“This is the 26th day of my participation in the First Challenge 2022. For details: First Challenge 2022.”

Today we’re going to talk about linear regression models, and we all learned in school that the idea of linear regression is to solve an equation and get a regression function. Specifically, the relationship between the dependent variable Y and the independent variable X. It’s called unary linear regression if there’s only one X, and if there’s multiple X’s (X1,X2,X3…) It’s called multiple linear regression.

The sklearn library in python provides liner_model.linearregression to implement LinearRegression. Let’s take a simple example of how the process works:

LinearRegression() X = [[1,1],[2,1],[3,1]] Y = [3,4,5] test.fit(X,Y) print(test.coef_) print(test.intercept)Copy the code

We’ve already done a regression on X and Y using the fit function.

Where, coef_ stores the regression coefficient, intercept_ stores the intercept, and the equation is the value of the two variables. Of course, this model will also have some problems, such as over-fitting, under-fitting. Let’s talk about underfitting first. Underfitting means that the model does not capture the characteristics of the data well and cannot fit the data well. Like, if you take a parabola model, and you make a machine with a single equation, that’s underfitting. The usual solution is to add additional feature items or lower the value of the regularization parameter.
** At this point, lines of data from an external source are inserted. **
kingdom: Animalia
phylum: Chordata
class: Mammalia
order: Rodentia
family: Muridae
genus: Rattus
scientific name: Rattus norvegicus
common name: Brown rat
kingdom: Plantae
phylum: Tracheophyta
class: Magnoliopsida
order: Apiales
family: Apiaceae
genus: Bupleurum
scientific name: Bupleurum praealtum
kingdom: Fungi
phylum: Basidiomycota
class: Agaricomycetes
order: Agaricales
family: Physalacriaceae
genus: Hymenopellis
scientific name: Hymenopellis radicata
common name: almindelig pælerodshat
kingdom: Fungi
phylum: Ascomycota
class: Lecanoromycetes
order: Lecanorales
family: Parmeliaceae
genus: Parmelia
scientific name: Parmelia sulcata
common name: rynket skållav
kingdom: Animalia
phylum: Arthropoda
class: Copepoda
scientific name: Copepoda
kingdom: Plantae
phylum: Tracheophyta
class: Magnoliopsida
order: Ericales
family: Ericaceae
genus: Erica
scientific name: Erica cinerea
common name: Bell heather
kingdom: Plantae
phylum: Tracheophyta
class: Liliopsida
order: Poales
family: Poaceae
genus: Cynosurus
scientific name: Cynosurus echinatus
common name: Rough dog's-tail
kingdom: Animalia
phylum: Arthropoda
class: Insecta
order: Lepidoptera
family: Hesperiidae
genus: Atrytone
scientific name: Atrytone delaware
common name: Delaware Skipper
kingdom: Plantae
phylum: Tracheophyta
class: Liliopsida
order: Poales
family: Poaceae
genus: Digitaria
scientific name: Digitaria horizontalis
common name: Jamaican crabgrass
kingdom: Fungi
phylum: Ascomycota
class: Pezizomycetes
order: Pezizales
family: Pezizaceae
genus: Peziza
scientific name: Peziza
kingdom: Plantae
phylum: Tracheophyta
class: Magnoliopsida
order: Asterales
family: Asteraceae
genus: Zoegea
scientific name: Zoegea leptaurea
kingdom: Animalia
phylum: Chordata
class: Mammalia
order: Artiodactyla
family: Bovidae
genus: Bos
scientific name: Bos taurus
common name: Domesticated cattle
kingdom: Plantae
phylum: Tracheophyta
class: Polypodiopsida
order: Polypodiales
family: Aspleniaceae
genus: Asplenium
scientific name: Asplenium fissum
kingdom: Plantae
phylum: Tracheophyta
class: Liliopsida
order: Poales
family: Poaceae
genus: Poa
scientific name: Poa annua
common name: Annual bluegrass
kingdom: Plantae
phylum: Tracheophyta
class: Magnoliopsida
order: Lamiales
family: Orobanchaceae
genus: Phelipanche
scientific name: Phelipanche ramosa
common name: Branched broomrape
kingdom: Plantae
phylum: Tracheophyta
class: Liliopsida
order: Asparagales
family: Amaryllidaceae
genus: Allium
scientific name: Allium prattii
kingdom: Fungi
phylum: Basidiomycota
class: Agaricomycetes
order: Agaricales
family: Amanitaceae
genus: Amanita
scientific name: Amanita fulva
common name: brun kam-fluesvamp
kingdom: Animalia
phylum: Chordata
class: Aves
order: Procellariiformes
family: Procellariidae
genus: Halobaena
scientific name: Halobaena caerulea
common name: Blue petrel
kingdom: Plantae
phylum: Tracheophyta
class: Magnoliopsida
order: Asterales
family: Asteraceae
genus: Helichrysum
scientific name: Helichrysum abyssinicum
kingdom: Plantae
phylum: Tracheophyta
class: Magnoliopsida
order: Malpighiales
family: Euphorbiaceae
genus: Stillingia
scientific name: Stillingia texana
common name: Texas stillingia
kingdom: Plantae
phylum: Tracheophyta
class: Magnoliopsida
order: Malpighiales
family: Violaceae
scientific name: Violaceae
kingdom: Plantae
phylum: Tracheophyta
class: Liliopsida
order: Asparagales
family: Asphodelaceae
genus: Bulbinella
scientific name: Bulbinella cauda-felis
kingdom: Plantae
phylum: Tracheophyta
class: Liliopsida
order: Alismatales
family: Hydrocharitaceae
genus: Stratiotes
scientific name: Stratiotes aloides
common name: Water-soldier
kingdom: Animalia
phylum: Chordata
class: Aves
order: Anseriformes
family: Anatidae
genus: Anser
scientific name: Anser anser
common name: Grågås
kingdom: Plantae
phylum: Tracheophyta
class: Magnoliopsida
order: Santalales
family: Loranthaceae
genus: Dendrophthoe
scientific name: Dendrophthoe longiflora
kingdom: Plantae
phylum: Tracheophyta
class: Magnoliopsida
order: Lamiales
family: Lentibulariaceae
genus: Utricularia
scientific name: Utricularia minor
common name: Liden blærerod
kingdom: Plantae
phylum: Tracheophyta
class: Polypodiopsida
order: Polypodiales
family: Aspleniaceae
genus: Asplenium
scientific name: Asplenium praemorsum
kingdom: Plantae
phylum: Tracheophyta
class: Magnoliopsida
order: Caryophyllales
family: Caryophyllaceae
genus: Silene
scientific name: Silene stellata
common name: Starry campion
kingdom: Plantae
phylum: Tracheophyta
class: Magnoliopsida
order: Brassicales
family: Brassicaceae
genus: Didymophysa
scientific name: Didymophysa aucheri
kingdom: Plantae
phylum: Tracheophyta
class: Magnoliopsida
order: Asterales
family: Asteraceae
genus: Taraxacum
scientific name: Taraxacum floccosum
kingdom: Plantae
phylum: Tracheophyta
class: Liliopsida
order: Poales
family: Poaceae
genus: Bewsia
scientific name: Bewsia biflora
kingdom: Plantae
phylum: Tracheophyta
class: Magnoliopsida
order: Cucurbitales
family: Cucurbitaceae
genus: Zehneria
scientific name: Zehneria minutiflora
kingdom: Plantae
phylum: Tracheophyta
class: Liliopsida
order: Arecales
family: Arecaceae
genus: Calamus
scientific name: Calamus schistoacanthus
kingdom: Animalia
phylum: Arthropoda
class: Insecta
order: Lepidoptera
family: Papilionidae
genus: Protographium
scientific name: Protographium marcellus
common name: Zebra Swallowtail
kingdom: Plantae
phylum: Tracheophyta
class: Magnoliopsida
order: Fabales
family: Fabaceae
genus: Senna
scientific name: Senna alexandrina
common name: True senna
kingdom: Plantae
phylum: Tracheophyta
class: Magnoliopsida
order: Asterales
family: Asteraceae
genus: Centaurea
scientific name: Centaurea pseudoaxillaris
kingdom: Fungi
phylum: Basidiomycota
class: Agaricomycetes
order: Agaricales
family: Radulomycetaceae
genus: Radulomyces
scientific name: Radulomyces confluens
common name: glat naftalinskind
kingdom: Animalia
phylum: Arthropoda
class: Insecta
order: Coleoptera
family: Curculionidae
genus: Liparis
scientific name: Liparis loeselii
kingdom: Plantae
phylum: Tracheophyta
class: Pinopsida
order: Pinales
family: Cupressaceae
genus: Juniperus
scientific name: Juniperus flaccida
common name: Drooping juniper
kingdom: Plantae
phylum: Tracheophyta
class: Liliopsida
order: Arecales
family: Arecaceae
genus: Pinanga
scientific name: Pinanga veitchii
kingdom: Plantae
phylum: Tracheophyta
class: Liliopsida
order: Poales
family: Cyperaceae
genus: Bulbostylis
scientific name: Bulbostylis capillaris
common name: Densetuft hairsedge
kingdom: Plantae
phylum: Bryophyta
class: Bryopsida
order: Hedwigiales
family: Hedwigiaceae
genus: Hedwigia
Overfitting means that a parabola is fitted out of a straight line, which overlearns the details and noise in the training data, resulting in poor performance of the model in the new data set. At this point, we usually rewash the data or increase the amount of training for the data.

We can also use matplotlib to draw the graph, import matplotlib:

import matplotlib.pyplot as plt
from matplotlib.font_manager import FontProperties
Copy the code

Then create the canvas, figure,title, X-axis and Y-axis

plt.figure(figsize=size)
Copy the code

Because the above data is virtual construction, there are some problems with the data, so I can’t draw anything. But when we apply it to real problems, it’s easy to see the dispersion, or the outliers, and of course when we build models, we don’t have to go for too complicated a model, we just have to apply it.